[Aim of the exercise]
For every line in the records that has the word "apoyo", make a copy.

Extracted page text data:
Segment Open

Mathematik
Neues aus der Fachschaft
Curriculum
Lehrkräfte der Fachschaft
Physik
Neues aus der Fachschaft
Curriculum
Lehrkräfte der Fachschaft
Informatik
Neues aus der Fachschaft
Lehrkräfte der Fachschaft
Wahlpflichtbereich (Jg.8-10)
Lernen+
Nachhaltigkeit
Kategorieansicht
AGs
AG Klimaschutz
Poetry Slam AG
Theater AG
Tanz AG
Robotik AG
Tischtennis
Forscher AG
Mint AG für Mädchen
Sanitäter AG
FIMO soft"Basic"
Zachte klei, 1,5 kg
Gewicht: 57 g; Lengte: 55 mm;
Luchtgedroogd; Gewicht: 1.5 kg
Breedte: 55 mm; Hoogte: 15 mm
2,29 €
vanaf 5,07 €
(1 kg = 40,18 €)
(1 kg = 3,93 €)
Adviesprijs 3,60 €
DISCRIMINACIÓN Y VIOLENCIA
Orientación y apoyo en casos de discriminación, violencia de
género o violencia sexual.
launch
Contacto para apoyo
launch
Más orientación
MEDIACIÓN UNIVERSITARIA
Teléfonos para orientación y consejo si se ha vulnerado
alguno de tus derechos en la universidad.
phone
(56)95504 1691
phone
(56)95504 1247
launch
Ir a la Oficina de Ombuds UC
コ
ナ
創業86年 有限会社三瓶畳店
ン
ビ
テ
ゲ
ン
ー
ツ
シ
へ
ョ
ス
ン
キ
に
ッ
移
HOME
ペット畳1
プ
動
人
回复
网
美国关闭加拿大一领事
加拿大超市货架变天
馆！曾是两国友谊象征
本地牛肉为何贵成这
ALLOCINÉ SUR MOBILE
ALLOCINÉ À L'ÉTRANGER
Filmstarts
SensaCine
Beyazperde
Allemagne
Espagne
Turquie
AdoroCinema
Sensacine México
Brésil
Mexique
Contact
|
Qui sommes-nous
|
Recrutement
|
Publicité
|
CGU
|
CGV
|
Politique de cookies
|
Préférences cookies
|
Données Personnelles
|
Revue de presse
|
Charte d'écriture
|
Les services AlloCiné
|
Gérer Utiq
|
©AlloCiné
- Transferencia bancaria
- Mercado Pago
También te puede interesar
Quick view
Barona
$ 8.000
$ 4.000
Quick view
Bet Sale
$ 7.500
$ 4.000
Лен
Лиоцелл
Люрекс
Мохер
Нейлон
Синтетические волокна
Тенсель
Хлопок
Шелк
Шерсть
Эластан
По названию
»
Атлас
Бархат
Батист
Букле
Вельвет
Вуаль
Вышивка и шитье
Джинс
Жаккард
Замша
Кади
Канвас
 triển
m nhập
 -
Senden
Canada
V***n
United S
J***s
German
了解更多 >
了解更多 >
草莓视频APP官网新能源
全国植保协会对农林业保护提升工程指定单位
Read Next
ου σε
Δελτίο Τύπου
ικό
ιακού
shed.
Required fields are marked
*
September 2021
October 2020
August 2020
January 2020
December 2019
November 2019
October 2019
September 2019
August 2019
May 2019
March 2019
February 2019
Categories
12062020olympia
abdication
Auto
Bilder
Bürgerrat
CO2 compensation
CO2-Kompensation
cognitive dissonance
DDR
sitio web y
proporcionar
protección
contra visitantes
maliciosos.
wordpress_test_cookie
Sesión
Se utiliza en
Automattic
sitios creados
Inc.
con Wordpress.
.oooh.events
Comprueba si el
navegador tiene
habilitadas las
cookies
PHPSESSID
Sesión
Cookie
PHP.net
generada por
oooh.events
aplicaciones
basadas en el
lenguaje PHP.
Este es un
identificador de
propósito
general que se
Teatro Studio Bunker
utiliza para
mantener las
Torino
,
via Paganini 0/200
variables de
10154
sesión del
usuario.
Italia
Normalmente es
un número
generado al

Segment Closed

[Task solution]
Orientación y apoyo en casos de discriminación, violencia de
Contacto para apoyo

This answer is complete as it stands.